▸ **SOURCE TEXT**
* * * *

Anyone else here having a full blown midlife/ existential crisis?

Anonymous
Op, I love your post. I feel the same way. Maybe it’s the human condition. I don’t know your age, but apparently happiness reaches a nadir in one’s late 40s.

There’s a substack called Oldster that has a feature where they ask older folks a set of questions about their lives, hopes, and feelings about aging. People seem to get a lot more content with things as they get older, so there’s that to look forward to.
Anonymous
Yep at 45. Not feeling like I've accomplished nearly enough in my career. Disappointed in my marriage, but muddling through. Doing okay as a parent, but just a few short years left before they start leaving for college. Anxiety is part of perimenopause, is that this? Or is this an innate midlife wake up call to reset now on the "right" course.

I'm approaching it in the usual way to deep dive on reading. The U Curve of midlife (https://www.theatlantic.com/magazine/archive/2014/12/the-real-roots-of-midlife-crisis/382235/) is maybe debunked (https://theconversation.com/the-u-shaped-happiness-curve-is-wrong-many-people-do-not-get-happier-as-they-get-older-189490), but it definitely feels like the nadir of mine. Do we see this as an opportunity to live our most authentic life or just lower expectations.

Planning to pro/con MHT with my doctor this month. No tips, just here with you OP.
Anonymous
Op - that’s the thing. It’s no longer ‘where will I bring up my kids? What do I want for that? Everything building towards marriage and parenting. It’s now. So if it isn’t how I want it to be then I have to fix it fast. And suddenly death feels really real. But then the reality of having to sit in endless, painful meetings just to try to afford to exist clashes with that and it feels like this seismic tension and deep sadness of knowing, suddenly fully - that life is very finite. But being stuck incapable of doing anything to embrace that reality
Anonymous
I definitely hear you on this. It’s scary to think about getting older, whether there will be enough money for retirement. There are too many tradeoffs: you can or need to work many hours but then you miss spending time with the kids; you spend for their college but then what about your own retirement. We can only pray we made the right choices.
Anonymous
yes! my only is about to start high school and then he’ll be off to college. I’m a single mom and can’t afford our beloved house after child support is done. these last few weeks i just look around at all the memories we’ve had here and i become very emotional. i don’t know how i’m going to do this these next 4 years!
Anonymous
I think about all of these things. I don't feel like it's a crisis though, not anymore than any other age's crisis, and I don't know that it's healthy to label it as such.
Thank you to the person who pointed out the Oldster substack - the one article I've read so far is worthwhile.
I think we should all keep talking about all of these things. Like so many other pieces of life that folks are traditionally supposed to "grin and bear" - I think that talking about them helps bring the issues to the forefront and perhaps even make them easier to bear.
Let's do this - and support each other through these times and others in our lives.
Anonymous
You are not alone! 80% of my midlife thoughts are about my job, though.

I've spent 20+ years sitting in front of a computer.... am I really going to spend the next 20 years doing the same?? Did I screw up by going the flexible, mommy-track route, since it seems the higher ups make 5x the salary for a fraction of the work that I do?

* * * *

Annotated element entries
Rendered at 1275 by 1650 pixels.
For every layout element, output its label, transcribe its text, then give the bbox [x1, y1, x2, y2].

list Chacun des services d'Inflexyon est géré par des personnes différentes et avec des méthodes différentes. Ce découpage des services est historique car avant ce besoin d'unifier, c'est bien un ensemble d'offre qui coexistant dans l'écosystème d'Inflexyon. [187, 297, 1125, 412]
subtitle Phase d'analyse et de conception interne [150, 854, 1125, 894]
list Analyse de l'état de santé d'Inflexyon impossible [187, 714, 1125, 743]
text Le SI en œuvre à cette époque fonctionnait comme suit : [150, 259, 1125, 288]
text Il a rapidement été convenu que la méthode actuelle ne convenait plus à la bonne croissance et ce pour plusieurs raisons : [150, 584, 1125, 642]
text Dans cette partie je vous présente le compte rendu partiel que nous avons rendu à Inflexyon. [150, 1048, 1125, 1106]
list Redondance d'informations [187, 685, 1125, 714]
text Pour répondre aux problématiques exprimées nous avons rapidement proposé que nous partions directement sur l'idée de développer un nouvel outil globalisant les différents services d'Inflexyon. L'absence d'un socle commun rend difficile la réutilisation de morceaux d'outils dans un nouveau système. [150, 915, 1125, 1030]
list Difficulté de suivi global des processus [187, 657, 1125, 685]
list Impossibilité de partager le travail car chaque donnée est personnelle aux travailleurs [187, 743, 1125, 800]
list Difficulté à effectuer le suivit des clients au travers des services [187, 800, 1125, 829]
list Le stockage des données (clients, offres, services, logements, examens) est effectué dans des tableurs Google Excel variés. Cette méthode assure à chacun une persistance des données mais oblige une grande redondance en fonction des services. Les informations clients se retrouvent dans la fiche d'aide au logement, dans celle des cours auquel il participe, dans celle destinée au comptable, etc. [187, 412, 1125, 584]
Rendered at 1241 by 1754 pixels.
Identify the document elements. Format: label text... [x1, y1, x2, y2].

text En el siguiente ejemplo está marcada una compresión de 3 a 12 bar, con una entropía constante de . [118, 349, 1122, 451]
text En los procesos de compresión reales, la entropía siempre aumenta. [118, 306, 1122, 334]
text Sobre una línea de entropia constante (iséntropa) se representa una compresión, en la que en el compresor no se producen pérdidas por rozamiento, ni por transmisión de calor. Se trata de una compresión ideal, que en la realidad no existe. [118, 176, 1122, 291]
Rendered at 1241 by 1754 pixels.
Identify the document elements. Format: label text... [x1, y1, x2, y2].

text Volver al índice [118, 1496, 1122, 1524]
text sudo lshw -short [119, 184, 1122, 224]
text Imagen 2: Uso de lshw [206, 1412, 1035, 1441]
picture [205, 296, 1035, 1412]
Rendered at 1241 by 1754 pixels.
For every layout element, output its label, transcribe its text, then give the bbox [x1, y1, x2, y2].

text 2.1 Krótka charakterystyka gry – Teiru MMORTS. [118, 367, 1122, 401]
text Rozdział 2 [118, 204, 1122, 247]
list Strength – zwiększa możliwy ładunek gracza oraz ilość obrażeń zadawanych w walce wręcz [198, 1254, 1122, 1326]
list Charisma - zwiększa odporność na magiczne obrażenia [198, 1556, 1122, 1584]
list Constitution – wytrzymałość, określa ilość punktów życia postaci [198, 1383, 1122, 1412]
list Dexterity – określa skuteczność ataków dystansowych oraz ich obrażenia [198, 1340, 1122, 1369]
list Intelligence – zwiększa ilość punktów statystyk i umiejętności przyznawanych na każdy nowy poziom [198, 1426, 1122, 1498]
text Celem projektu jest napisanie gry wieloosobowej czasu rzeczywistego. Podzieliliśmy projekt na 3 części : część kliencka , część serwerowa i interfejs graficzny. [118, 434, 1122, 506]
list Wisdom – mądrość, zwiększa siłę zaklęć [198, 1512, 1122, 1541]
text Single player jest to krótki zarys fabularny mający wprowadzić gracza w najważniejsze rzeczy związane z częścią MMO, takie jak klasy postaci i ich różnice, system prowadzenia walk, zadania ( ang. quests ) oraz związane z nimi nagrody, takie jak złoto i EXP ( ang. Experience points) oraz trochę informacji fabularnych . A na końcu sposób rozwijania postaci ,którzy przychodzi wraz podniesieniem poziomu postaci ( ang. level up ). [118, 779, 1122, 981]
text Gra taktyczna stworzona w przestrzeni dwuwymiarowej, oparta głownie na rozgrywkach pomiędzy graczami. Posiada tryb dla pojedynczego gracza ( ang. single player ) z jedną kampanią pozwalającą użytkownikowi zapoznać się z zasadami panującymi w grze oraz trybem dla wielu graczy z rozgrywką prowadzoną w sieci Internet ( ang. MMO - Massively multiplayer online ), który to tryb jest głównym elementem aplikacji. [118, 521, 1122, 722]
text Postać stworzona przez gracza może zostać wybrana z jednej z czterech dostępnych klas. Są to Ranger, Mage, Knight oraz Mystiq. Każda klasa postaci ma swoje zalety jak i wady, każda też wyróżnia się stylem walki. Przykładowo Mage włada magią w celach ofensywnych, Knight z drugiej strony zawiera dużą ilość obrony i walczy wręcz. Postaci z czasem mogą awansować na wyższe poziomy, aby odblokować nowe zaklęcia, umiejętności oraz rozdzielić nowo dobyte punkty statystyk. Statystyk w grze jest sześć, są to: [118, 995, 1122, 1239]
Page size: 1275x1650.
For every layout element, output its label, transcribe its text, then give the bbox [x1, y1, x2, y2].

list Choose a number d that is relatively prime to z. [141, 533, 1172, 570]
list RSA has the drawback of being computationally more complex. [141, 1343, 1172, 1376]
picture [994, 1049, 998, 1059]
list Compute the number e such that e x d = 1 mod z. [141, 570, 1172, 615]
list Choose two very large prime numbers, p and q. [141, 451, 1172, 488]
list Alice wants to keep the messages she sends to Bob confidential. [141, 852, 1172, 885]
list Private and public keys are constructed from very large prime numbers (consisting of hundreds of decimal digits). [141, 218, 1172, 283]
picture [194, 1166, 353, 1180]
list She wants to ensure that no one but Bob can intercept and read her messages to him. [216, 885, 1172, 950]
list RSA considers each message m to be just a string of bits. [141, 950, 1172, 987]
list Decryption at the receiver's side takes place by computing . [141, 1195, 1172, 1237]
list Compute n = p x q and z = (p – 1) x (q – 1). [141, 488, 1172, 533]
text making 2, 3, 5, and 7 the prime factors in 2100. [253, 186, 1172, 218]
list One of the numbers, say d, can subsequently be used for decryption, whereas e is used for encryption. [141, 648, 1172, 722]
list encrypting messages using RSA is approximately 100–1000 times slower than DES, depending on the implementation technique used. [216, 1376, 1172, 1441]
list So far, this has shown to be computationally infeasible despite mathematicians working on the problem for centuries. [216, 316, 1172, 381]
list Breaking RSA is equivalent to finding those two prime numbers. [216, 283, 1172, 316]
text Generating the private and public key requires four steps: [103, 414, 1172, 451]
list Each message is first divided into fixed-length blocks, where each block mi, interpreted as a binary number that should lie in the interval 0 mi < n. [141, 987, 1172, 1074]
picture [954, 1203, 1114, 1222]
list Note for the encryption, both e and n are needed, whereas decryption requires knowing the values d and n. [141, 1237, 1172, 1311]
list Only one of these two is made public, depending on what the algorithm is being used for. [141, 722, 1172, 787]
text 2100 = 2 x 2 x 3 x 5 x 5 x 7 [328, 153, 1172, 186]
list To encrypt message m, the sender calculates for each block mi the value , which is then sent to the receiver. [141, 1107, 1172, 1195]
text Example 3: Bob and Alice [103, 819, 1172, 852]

* * * *

▸ **CHALLENGE**
Please pick up the forum thread about midlife crises after its final sentence and carry it on.

▸ **FINAL ANSWER**
We have some options so I'm considering taking a year off, but I know it will be so hard to look for a job as a woman in my mid-forties that I'm scared of stepping away.

Anonymous
+1 to everything all of you have said. I’m so glad I’m not alone in these thoughts. I actually feel much better having discovered this thread as sometimes I look around and feel like everyone else has it all together and is on easy street. Or they just “figured it out and settled down” sooner than I did.
Anonymous
Anonymous wrote:This is the script that I basically fall asleep to.

The house thing is the most trivial but the most haunting and a good way to manage the insomnia that comes from the other thoughts. Sometimes I google houses or acquaintances to try to figure out where all the house money came from. I was surprised by how many people “bought” their parents’ houses and how many people have very, very rich grandparents. Tip: don’t buy your house with a LLC but then give it a cutesy name that’s obviously your kids’ initials. But once you eliminate those people there are still a ton of houses for which the math doesn’t make sense!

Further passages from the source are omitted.